Constructing the Research Question

Before embarking on a clinical trial, investigators should review the FINER criteria for a good research question (Table 6-1) and the phases of evaluation of new therapies (Table 6-2) and should familiarize themselves with the processes of designing and implementing a research project, good clinical practice, and drawing conclusions from the findings (Fig. e6-1).^3,4,6–10 A clinical trial may be designed to test for superiority of the investigational treatment over the control therapy but also may be designed to show therapeutic similarity between the investigational and the control treatments (noninferiority design) (Fig. 6-1; Table 6-3).

Regardless of the design of the trial, it is essential that investigators provide a statement of the hypothesis being examined, using a format that permits biostatistical assessment of the results (see Fig. e6-1). Typically, a null hypothesis (H₀) is specified (e.g., no difference exists between the treatments being studied) and the trial is designed to provide evidence leading to rejection of H₀ in favor of an alternative hypothesis (H_A) (a difference exists between treatments). To determine whether H₀ may be rejected, investigators specify type I (α) and type II (β) errors, referred to as the false-positive and false-negative rates, respectively. By convention, α is set at 5%, indicating a willingness to accept a 5% probability that a significant difference will occur by chance when there is no true difference in efficacy. Regulatory authorities may on occasion demand a more stringent level of α—for example, when a single large trial is being proposed rather than two smaller trials—to gain approval of a new treatment. The value of β represents the probability that a specific difference in treatment efficacy might be missed, so that the investigators incorrectly fail to reject H₀ when there is a true difference in efficacy. The power of the trial is given by the quantity (1 − β) and is selected by the investigators—typically, between 80% and 90%.⁷ Using the quantities α, β, and the estimated event rates in the control group, the sample size of the trial can be calculated with formulas for comparison of dichotomous outcomes or for a comparison of the rate of development of events over a follow-up period (time to failure). Table 6-3 summarizes the major features and concepts for superiority and noninferiority trials designed to change the standard of care for patients with a cardiovascular condition.

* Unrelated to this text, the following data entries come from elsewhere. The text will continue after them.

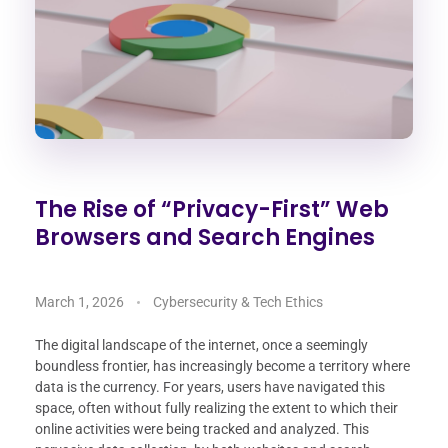
The Rise of “Privacy-First” Web
Browsers and Search Engines
March 1, 2026
Cybersecurity & Tech Ethics
The digital landscape of the internet, once a seemingly
boundless frontier, has increasingly become a territory where
data is the currency. For years, users have navigated this
space, often without fully realizing the extent to which their
online activities were being tracked and analyzed. This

The randomized controlled trial (RCT) is considered the gold standard for the evaluation of new treatments (Fig. 6-2). The allocation of subjects to control and test treatments is not determined but is based on an impartial scheme (usually a computer algorithm). Randomization reduces the likelihood of patient selection bias in allocation of treatment, enhances the likelihood that any baseline differences between groups are random so that comparable groups of subjects can be compared, and validates the use of common statistical tests. Randomization may be fixed over the course of the trial or may be adaptive, based on the distribution of treatment assignments in the trial to a given point, baseline characteristics, or observed outcomes (see Fig. 6-2A).¹⁵ Fixed randomization schemes are more common and are specified further according to the allocation ratio (equal or unequal assignment to study groups), stratification levels, and block size (i.e., constraining the randomization of patients to ensure a balanced number of assignments to the study groups, especially if stratification [e.g., based on enrollment characteristics] is used in the trial). During the course of a trial, investigators may find it necessary to modify one or more treatments in response to evolving data (internal or external to the trial) or a recommendation from the trial’s data safety monitoring board (DSMB)—that is, to implement an adaptive design (see Fig. 6-2B).¹⁵ Adaptive designs are most readily implemented during phase II of therapeutic development. Regulatory authorities are concerned about protection of the trial integrity and the studywise alpha level when adaptive designs are used in registration pathway trials.¹⁵ The most desirable situation is for the control group to be studied concurrently and to comprise subjects distinct from those of the treatment group. Other trial formats that have been used in cardiovascular investigations include nonrandomized concurrent and historical controls (Fig. 6-3A, B), crossover designs (see Fig. 6-3C), withdrawal trials (see Fig. 6-3D), and group or cluster allocations (groups of subjects or investigative sites are assigned as a block to test or control). Depending on the clinical circumstances, the control agent may be a placebo or a drug or other intervention used in active treatment (standard of care).